Morning all,
I am trying to conduct sentiment analysis on a large Swedish Twitter dataset with a custom lexicon specifically for Swedish research. However, even if the text I am wanting to analyse and the lexicon are encoded as UTF-8, the syuzhet package completely ignores words with the Swedish å ä and ö charachters. Is this an inherent issue with the package (i.e. I need to recode the charachters in the data + lexicon, or am I missing something glaringly obvious?
I tried the following dummy, and evidently the get_sentiment function does not accept the Swedish characters.
test <- c("kärnvapen", "kärnkraftsolycka", "glad", "körd", "kåk", "ledsen")
SWE_lexicon <- read.delim("sensaldo-base-v02.txt", header=FALSE, encoding = "UTF-8")

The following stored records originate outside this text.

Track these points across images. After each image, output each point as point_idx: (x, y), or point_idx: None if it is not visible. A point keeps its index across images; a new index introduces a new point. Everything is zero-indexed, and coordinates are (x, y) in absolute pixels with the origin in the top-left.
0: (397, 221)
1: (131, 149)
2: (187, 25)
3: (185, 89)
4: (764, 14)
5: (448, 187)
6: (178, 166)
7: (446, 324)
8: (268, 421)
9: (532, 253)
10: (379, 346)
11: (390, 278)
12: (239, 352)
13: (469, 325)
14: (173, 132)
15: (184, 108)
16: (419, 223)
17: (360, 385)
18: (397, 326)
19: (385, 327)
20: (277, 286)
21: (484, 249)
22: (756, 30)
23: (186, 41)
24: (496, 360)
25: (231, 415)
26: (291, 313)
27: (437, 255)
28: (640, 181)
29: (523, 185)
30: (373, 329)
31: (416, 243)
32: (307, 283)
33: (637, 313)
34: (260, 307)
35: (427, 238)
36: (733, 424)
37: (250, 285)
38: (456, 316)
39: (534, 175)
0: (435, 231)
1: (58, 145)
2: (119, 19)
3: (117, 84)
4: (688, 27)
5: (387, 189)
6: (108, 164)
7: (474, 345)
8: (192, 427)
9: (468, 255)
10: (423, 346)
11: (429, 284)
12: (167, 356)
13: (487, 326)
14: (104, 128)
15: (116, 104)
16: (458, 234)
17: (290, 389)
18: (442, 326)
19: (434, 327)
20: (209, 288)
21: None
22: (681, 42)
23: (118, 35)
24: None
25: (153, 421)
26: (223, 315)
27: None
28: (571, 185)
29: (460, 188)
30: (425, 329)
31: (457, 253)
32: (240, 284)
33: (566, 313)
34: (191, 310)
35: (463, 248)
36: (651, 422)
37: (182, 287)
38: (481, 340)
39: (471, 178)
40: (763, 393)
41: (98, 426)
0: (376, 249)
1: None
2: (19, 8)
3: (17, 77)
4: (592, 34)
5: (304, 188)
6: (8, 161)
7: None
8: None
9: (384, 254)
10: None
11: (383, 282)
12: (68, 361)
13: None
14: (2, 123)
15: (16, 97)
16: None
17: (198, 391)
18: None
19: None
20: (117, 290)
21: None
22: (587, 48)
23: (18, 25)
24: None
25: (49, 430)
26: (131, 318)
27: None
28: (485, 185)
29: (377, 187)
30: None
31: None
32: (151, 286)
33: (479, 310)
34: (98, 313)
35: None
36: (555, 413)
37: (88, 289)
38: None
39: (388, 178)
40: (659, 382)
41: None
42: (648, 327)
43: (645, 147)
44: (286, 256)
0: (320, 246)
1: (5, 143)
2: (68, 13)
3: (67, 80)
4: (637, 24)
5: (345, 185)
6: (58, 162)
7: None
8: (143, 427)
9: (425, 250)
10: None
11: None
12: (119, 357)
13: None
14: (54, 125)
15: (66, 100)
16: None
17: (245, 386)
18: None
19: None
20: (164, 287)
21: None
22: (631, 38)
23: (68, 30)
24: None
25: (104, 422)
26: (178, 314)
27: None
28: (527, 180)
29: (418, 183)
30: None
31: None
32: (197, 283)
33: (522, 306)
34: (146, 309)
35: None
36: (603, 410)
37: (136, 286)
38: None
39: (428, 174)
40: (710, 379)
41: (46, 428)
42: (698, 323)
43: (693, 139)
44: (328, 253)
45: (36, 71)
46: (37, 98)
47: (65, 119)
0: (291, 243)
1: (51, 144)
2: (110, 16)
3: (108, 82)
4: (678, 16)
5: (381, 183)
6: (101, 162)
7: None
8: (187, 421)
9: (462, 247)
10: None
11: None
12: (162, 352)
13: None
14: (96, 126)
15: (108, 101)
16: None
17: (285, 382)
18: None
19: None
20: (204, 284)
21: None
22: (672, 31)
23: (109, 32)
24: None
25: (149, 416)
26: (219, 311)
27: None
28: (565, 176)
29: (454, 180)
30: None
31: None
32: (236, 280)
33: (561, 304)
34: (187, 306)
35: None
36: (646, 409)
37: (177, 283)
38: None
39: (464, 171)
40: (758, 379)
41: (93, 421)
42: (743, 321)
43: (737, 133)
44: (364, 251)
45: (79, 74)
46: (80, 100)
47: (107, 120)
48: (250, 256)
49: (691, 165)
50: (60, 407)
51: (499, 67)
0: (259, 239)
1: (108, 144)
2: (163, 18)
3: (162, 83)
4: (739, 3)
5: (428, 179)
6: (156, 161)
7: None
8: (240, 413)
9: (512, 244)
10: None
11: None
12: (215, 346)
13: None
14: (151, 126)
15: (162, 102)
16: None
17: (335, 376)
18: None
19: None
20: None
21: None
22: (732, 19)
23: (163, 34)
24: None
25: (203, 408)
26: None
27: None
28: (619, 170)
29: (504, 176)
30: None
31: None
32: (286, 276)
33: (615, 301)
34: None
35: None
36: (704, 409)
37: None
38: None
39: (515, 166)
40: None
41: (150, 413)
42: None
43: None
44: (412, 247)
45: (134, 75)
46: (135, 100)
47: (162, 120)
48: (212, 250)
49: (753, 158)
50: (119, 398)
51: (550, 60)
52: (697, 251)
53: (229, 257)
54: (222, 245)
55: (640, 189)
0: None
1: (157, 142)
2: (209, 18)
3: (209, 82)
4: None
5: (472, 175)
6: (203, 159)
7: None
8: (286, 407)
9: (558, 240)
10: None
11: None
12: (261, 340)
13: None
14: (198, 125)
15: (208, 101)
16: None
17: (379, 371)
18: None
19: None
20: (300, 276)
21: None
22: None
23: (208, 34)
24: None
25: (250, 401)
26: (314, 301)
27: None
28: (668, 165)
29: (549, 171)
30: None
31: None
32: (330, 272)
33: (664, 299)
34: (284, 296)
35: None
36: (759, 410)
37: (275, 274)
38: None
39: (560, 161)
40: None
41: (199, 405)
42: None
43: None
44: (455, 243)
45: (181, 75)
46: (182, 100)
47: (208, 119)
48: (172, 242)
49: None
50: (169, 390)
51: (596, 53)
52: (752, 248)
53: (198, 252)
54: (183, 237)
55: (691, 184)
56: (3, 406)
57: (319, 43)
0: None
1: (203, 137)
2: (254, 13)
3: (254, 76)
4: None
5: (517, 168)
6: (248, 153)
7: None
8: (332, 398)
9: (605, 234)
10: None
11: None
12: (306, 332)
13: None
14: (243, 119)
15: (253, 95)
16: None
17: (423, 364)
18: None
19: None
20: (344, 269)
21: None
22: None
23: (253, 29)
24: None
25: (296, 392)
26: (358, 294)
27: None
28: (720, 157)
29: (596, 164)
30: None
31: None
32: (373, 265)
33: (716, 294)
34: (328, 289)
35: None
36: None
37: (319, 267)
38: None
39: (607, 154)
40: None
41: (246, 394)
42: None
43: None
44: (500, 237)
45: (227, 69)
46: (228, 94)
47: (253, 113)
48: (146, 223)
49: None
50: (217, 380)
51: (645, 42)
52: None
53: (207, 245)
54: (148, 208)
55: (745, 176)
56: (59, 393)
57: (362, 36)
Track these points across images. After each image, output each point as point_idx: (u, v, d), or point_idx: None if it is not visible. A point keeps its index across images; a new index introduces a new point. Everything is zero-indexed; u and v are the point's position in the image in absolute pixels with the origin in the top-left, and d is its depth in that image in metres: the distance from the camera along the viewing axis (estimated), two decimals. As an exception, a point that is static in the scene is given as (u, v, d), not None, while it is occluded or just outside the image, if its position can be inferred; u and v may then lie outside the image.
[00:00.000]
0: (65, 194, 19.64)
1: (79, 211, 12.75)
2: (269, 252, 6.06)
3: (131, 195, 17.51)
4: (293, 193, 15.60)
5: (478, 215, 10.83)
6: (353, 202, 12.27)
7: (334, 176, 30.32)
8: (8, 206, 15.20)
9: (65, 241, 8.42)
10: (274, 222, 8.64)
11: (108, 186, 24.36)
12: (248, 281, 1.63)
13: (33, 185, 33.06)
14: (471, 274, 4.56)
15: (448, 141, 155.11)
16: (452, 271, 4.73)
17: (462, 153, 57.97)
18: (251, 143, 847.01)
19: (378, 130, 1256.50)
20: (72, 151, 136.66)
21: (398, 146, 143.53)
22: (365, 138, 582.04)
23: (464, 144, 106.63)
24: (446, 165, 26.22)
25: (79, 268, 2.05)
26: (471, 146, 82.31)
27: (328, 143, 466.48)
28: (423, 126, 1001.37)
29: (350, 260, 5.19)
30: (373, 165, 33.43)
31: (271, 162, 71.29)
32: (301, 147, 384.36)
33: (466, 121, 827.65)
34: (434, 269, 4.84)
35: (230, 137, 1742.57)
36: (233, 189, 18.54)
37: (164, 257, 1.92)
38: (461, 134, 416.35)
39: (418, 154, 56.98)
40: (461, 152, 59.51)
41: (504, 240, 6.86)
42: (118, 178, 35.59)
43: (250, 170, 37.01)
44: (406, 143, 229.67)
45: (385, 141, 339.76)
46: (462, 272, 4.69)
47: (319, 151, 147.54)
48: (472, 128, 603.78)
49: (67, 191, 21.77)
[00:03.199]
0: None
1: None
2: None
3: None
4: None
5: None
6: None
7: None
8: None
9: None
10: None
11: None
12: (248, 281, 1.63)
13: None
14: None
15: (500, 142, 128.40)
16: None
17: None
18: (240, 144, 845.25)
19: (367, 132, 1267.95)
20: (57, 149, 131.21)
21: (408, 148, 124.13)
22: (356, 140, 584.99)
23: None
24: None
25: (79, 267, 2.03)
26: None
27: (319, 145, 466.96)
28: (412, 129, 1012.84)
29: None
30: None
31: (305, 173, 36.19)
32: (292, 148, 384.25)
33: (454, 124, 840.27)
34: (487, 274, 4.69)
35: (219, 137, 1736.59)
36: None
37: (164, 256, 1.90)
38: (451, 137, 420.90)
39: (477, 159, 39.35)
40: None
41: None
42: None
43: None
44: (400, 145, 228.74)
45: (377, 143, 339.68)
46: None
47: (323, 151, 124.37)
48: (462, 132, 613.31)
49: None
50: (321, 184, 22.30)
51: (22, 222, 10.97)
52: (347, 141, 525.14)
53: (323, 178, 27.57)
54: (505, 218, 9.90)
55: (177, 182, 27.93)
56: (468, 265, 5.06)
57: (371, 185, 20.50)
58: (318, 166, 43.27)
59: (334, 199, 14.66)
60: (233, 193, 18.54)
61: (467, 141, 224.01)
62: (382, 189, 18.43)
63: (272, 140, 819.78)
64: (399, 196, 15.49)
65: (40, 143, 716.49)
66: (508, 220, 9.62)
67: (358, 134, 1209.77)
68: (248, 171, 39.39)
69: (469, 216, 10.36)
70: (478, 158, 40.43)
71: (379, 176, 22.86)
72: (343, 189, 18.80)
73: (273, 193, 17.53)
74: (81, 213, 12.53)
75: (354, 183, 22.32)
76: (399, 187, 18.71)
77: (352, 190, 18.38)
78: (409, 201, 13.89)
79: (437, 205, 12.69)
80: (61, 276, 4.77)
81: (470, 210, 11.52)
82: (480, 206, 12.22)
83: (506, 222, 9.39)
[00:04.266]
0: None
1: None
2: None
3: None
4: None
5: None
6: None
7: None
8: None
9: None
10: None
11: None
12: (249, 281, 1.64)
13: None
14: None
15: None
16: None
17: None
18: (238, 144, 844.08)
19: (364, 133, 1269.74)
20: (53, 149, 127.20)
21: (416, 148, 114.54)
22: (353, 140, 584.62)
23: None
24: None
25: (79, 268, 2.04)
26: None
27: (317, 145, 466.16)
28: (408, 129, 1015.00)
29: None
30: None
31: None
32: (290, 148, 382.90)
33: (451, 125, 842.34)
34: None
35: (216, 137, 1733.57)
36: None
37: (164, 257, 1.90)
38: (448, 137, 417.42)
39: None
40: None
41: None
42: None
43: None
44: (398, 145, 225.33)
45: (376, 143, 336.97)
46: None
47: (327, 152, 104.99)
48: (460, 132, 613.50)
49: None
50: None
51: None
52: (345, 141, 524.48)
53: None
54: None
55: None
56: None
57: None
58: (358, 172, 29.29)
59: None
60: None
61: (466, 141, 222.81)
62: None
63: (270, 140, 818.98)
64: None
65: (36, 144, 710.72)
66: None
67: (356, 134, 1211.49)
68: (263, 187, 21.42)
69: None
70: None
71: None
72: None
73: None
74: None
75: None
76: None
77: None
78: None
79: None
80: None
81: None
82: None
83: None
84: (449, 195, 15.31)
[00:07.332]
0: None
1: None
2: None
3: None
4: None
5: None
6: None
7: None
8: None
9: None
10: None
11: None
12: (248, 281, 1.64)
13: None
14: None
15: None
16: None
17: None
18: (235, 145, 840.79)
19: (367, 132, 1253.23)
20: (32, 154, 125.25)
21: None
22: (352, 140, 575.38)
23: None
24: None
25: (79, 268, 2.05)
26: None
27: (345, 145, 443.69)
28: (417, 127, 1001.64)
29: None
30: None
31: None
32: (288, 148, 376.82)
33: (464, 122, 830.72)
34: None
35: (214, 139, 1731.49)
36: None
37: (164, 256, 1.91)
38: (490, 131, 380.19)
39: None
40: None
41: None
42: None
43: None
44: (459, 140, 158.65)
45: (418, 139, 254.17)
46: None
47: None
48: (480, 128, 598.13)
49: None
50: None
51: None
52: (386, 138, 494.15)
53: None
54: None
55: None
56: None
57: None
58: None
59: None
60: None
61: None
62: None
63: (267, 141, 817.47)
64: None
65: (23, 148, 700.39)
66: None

colnames(SWE_lexicon)[colnames(SWE_lexicon) == 'V1'] <- 'word'
colnames(SWE_lexicon)[colnames(SWE_lexicon) == 'V2'] <- 'value'
score <- get_sentiment(test, method="custom", lexicon = SWE_lexicon)
head(score)
[1] 0 0 1 0 0 -1
When recoding the charachters into e.g. ae for ä it assigned the correct values to the word.